- _Texte fourni_

Toutefois je ne suis pas entièrement Greenfield dans ses conclusions et il y a là à mon sens une des grosses erreurs de l'architecture dite interactive: le bâtiment qui "reflète l'activité de ..." ou "l'état de ... (ses utilisateurs)", etc. Bien sûr, cela peut-être très beau à observer de l'extérieur et dans le cas décrit par Greefield pour l'aréna en particulier (voir l'architecture "pulser" au rythme des émotions du public) mais être par contre totalement inintéressant à habiter: imaginez vivre dans un environnement qui ne propose que de l'"enfermement" (c'est à dire qu'il vous dit et reconfirme --enfermement-- ce que vous êtes en train de faire). Je crois qu'un bonne architecture à quelquechose de beaucoup plus ouvert: on y habite, on y crée (des manières d'habiter) et celles-ci évoluent, varient.
L'architecture doit je crois proposer de l'ouverture (de l'air!), créer du décallage ou éventuellent solliciter les émotions, les sens et l'intellects de ses habitants: tout le contraire d'un miroir.
Bref, je crois qu'il y a encore beaucoup à réfléchir sur le sens sde l'interactivité en architecture.

- _Données à examiner_
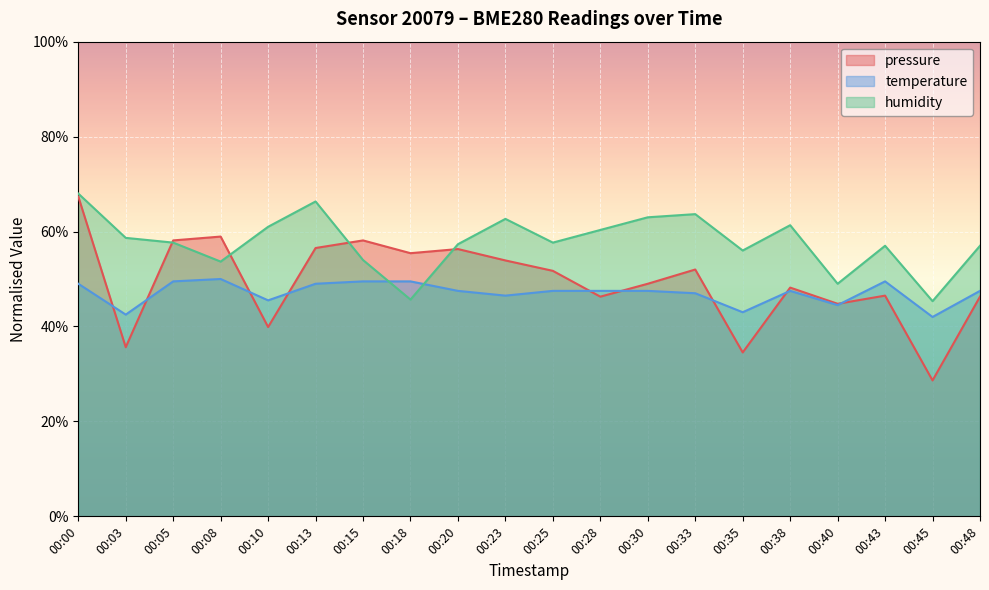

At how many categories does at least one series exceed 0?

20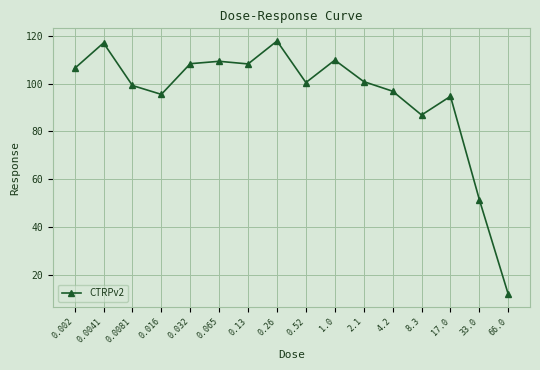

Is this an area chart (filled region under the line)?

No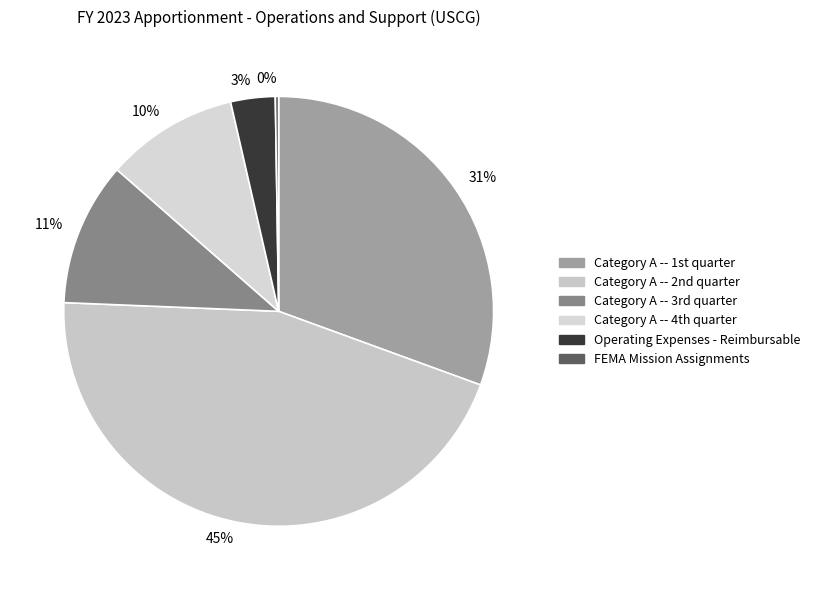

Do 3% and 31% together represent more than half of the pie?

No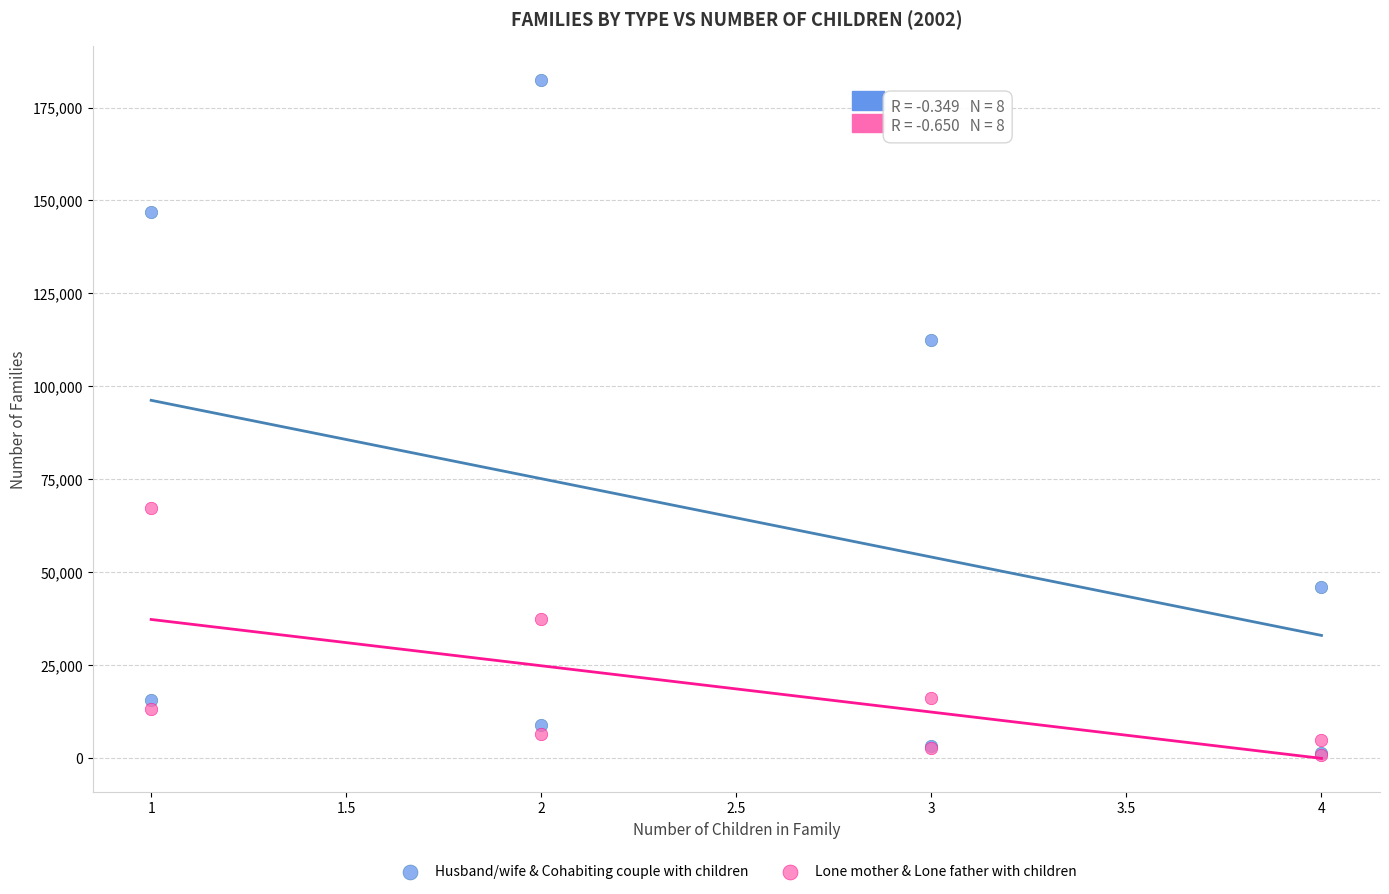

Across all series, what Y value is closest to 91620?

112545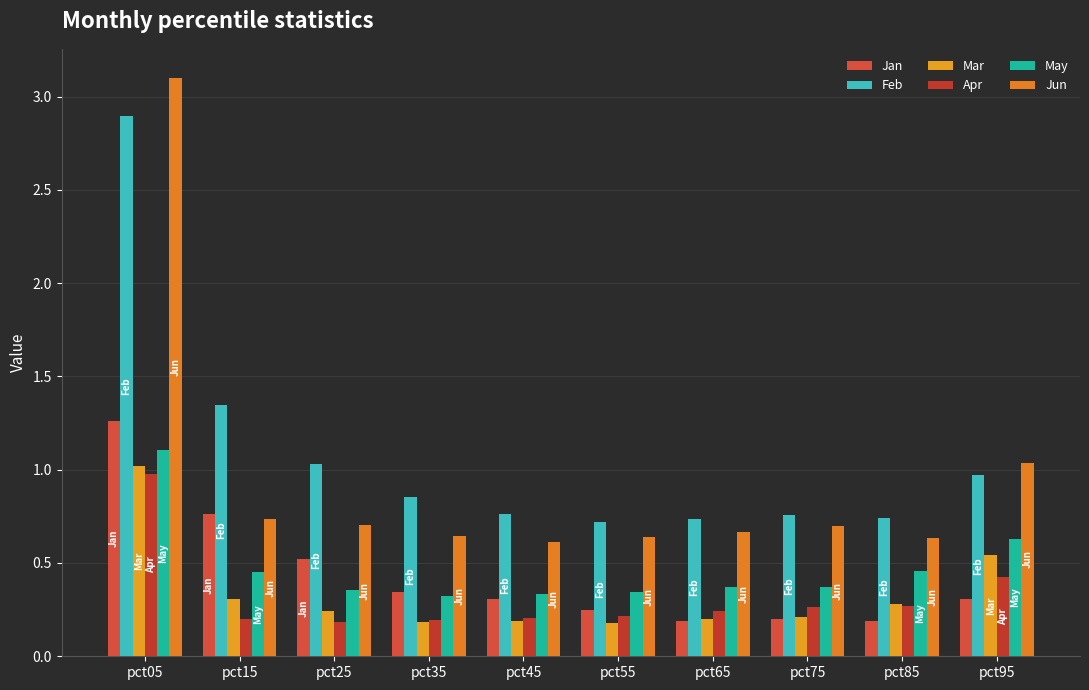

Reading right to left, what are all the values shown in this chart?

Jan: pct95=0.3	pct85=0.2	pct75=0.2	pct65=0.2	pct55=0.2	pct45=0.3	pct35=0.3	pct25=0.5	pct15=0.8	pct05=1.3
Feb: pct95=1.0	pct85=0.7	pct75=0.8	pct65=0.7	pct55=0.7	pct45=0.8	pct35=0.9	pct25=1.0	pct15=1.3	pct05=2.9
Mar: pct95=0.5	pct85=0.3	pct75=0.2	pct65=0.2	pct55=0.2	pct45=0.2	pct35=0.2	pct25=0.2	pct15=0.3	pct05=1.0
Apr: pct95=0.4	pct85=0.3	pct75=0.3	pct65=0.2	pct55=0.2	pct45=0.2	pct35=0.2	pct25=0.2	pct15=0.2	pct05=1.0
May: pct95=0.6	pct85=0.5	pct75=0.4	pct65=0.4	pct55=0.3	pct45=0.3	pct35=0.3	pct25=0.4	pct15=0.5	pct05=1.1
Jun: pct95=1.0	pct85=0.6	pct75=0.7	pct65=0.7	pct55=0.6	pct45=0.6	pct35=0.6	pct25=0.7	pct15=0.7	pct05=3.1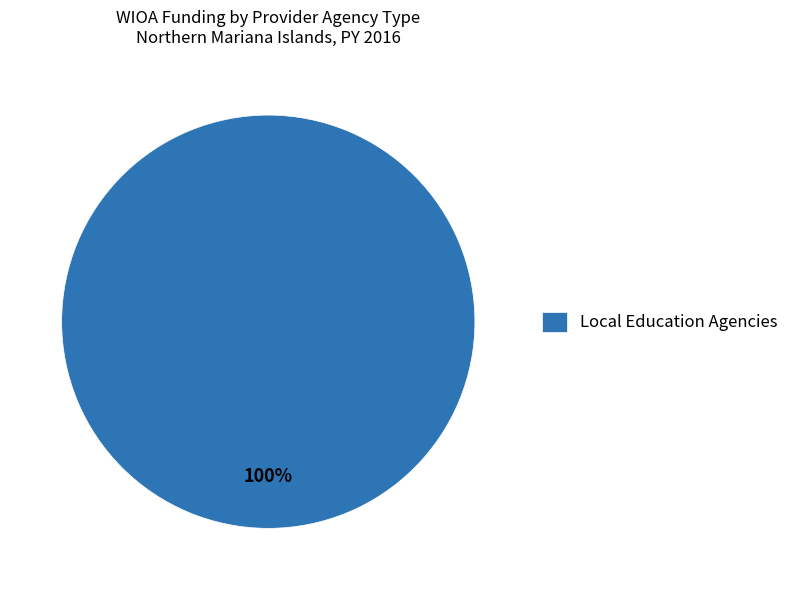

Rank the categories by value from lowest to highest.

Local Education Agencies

- _Consignes_
(A) Recopiez le passage du texte sur l'architecture interactive qui commence par « Toutefois je ne » et se poursuit jusqu'à « celles-ci évoluent, varient. ».
(B) D'après le texte sur l'architecture interactive, de quoi l'architecture doit-elle être tout le contraire ?

- _Réponses dans l'ordre_
(A)
Toutefois je ne suis pas entièrement Greenfield dans ses conclusions et il y a là à mon sens une des grosses erreurs de l'architecture dite interactive: le bâtiment qui "reflète l'activité de ..." ou "l'état de ... (ses utilisateurs)", etc. Bien sûr, cela peut-être très beau à observer de l'extérieur et dans le cas décrit par Greefield pour l'aréna en particulier (voir l'architecture "pulser" au rythme des émotions du public) mais être par contre totalement inintéressant à habiter: imaginez vivre dans un environnement qui ne propose que de l'"enfermement" (c'est à dire qu'il vous dit et reconfirme --enfermement-- ce que vous êtes en train de faire). Je crois qu'un bonne architecture à quelquechose de beaucoup plus ouvert: on y habite, on y crée (des manières d'habiter) et celles-ci évoluent, varient.

(B) D'un miroir.